Just when I thought I had survived my last first day of college, life throws me a surprise. Now that I think about it, I feel stupid for panicking like a rat in the face of a cat. So what if you were there? I’m already doing okay. I’ve accepted the fact that we cannot have a relationship, even as friends. Why my sudden panic attack?

I guess it is true. When you repeat something to yourself a hundred times, it actually makes you believe it is true. Even if it cannot possibly be a 100%. Telling myself I wouldn’t see you anymore for the remaining year I have in college actually made me believe it was going to happen. Despite the fact that there is even a .00000000000000001% chance that we may bump into each other in the lib or in this case, the parking lot, telling myself it won’t happen actually made me believe it wouldn’t anymore. Thus, the surprise of my life when I actually saw you.

Life wasn’t content with giving me a shock so it decided to surprise me with more drama. Shit, I thank that island for separating our cars. But despite the separation, you cutting in front of me knowing that it was me in that car, made me pause for a while.

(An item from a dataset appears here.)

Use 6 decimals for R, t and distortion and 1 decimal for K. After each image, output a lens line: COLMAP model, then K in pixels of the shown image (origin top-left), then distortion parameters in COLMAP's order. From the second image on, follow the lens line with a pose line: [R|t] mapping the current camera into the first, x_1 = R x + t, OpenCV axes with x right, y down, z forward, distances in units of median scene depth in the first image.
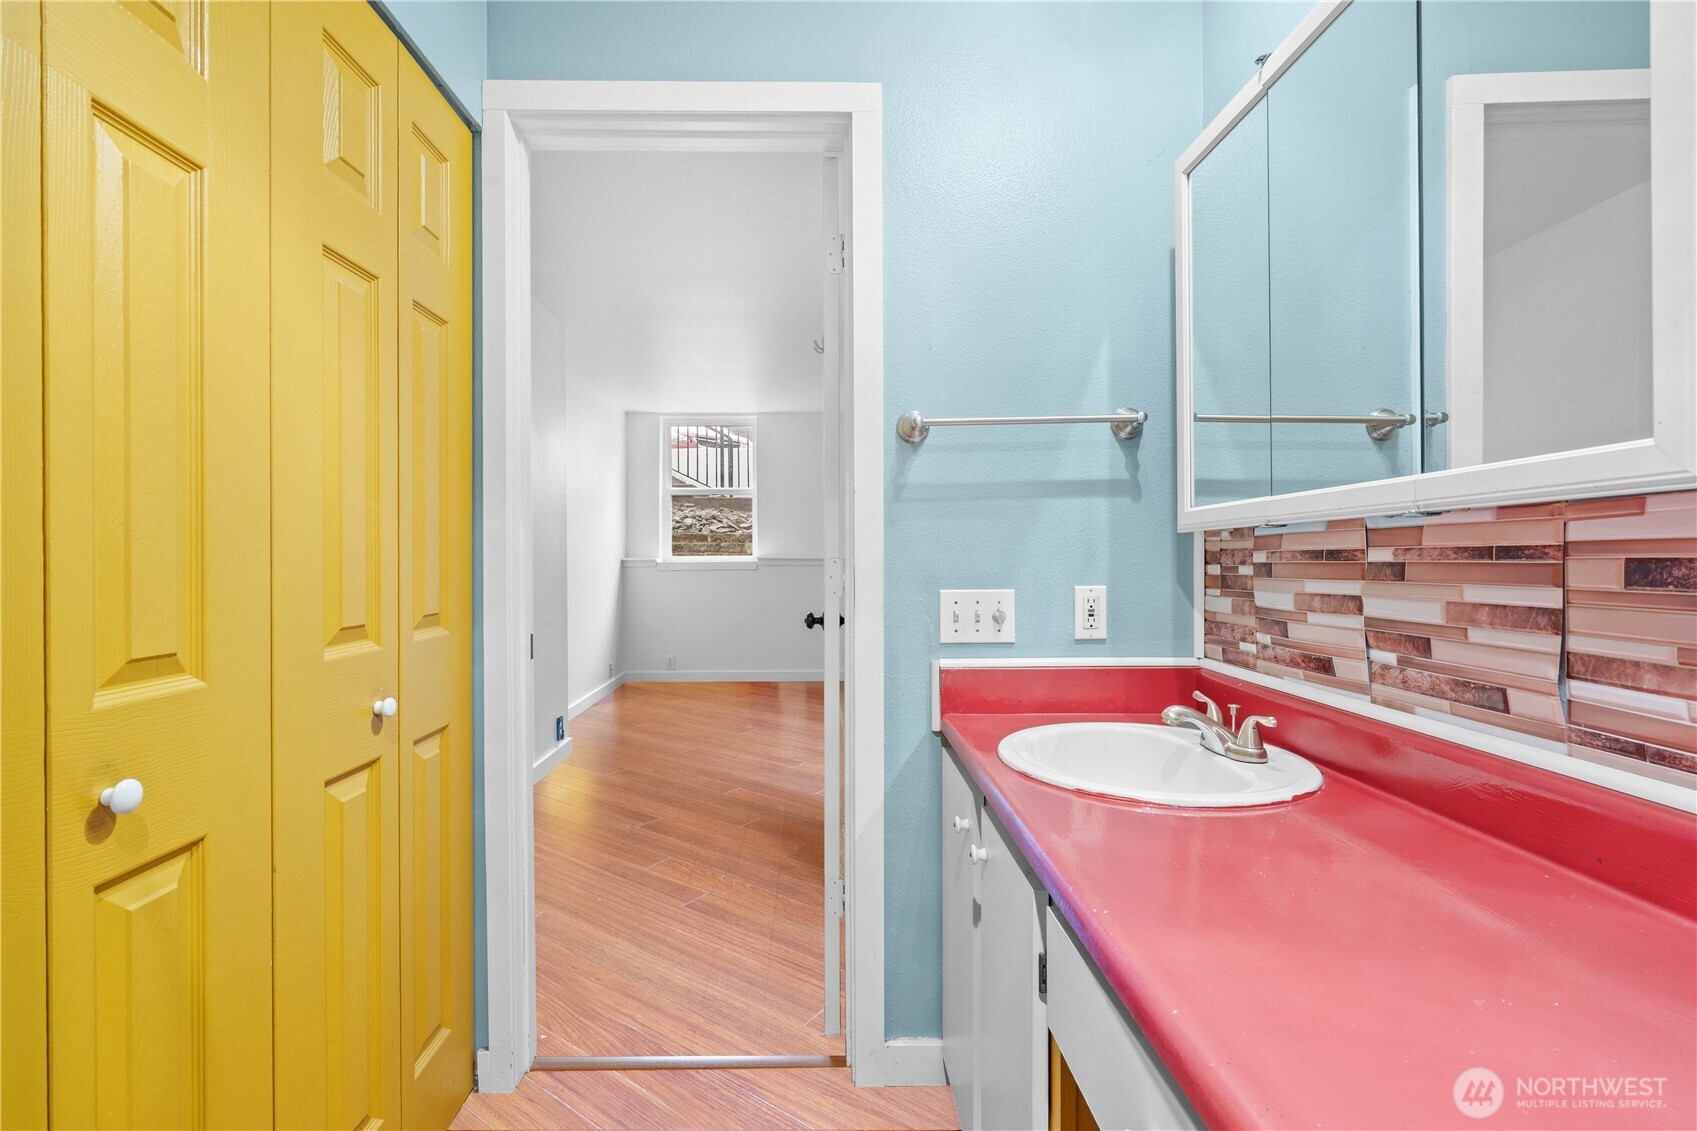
lens RADIAL K [[785.9, 0, 839.3], [0, 785.9, 558.3], [0, 0, 1]] dist [-0.009448, 0.003873]
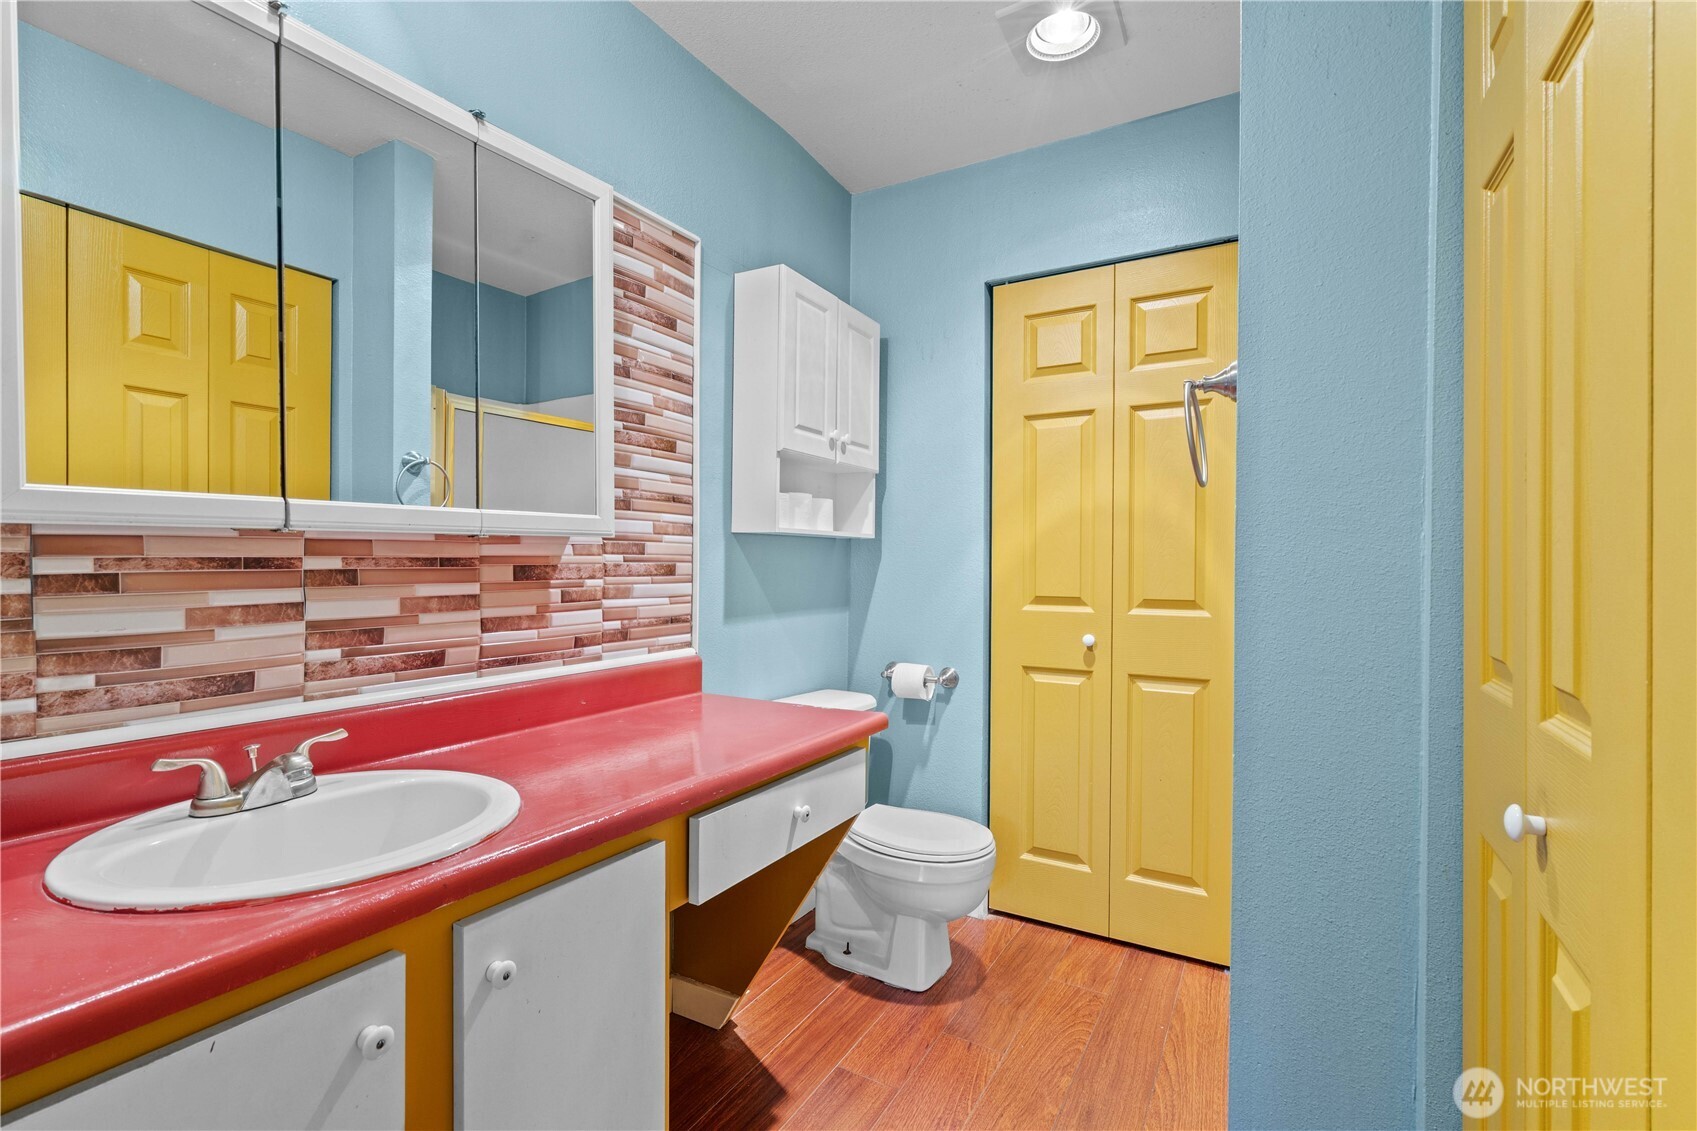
lens RADIAL K [[785.9, 0, 838.1], [0, 785.9, 565.3], [0, 0, 1]] dist [-0.009448, 0.003873]
pose [[-0.853062, -0.009246, 0.521728, -0.506487], [-0.005747, 0.999949, 0.008323, -0.014504], [-0.521778, 0.004102, -0.853071, 1.562457]]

I remembered you telling me how you cut me while I was making a U-Turn in the Katipunan-C.P. Garcia intersection.

So much for the drama. That would’ve made a perfect drama scene in a soap. Hahaha. I’m glad I’m okay. At least that’s one thing I’m sure of. All I can say is.. Life’s funny like that. :p

***
When all you got to keep is strong
Move along, move along like I know you do
And even when your hope is gone
Move along, move along just to make it through.